New Insights Into the Rift‐To‐Drift Process of the Northern South China Sea Margin Constrained by a Three‐Dimensional Wide‐Angle Seismic Velocity Model

Abstract

AbstractA three‐dimensional (3D) P‐wave seismic velocity (Vp) model of the crust in the northern South China Sea margin drilled by IODP Expeditions 367/368/368X has been obtained with first‐arrival travel‐time tomography using wide‐angle seismic data from a network of 49 OBSs and 11 air‐gun shot lines. The 3D Vp distribution constrains the extent, structure and nature of the continental, continent to ocean transition (COT), and oceanic domains. Continental crust laterally ranges in thickness from ∼8 to 20 km, a ∼20 km‐width COT contains no evidence of exhumed mantle, and crust with clear oceanic seismic structure ranges in thickness from ∼4.5 to 9 km.
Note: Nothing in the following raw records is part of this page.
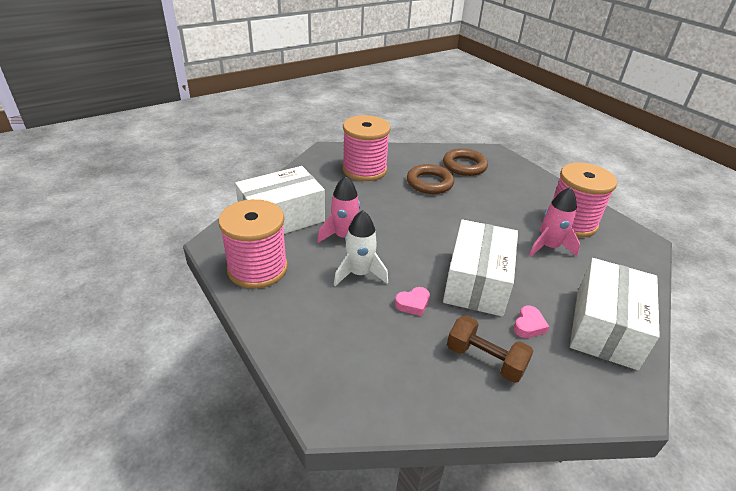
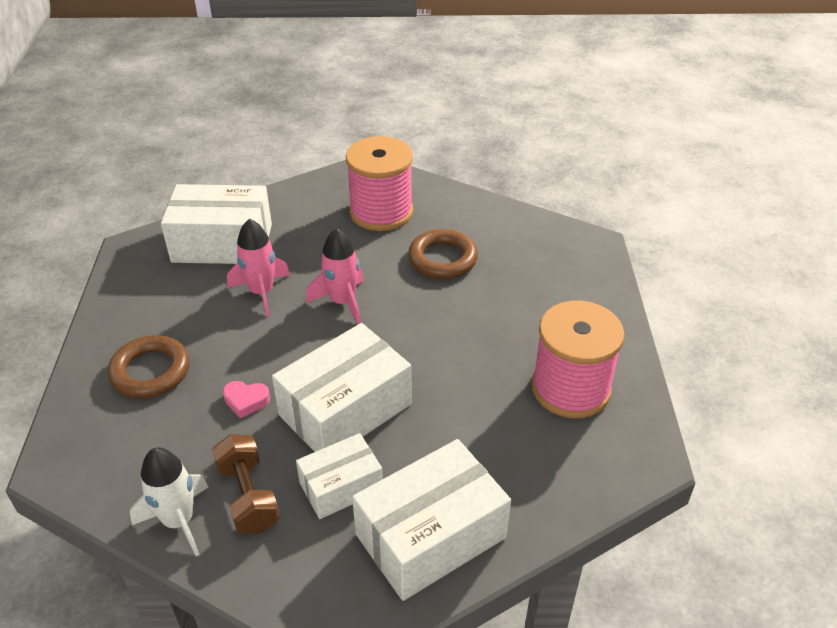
camera: 35 degrees right, 5 degrees up
pink spool [218,199,288,289] -> none
white rocket [334,210,388,286] -> white rocket moved to [130,447,208,556]
brown ring [443,148,488,176] -> brown ring moved to [108,335,190,398]
pink heart [514,306,549,338] -> white box [296,433,383,519]
pink rocket [529,187,580,257] -> pink rocket moved to [306,228,364,324]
A high‐velocity (7.0–7.5 km/s) lower crust (HVLC) ranges in thickness from ∼1 to 9 km across the continental and COT domains, which is interpreted as a proxy of syn‐rift and syn‐breakup magma associated to underplating and/or intrusions. Continental crust thinning style is abrupter in the NE segment and gradual in the SW segment. Abrupter continental thinning exhibits thicker HVLC at stretching factor (β) < ∼3, whereas gentler thinning associates to thinner HVLC at β > ∼4. Opening of the NE segment thus occurred by comparatively increased magmatism, whereas tectonic extension was more important in the SW segment. The Vp distribution shows the changes in deformation and magmatism are abrupt along the strike of the margin, with the segments possibly bounded by a transfer fault system. No conventional model explains the structure and segmentation of tectonic and magmatic processes. Local inherited lithospheric heterogeneities during rifting may have modulated the contrasting opening styles.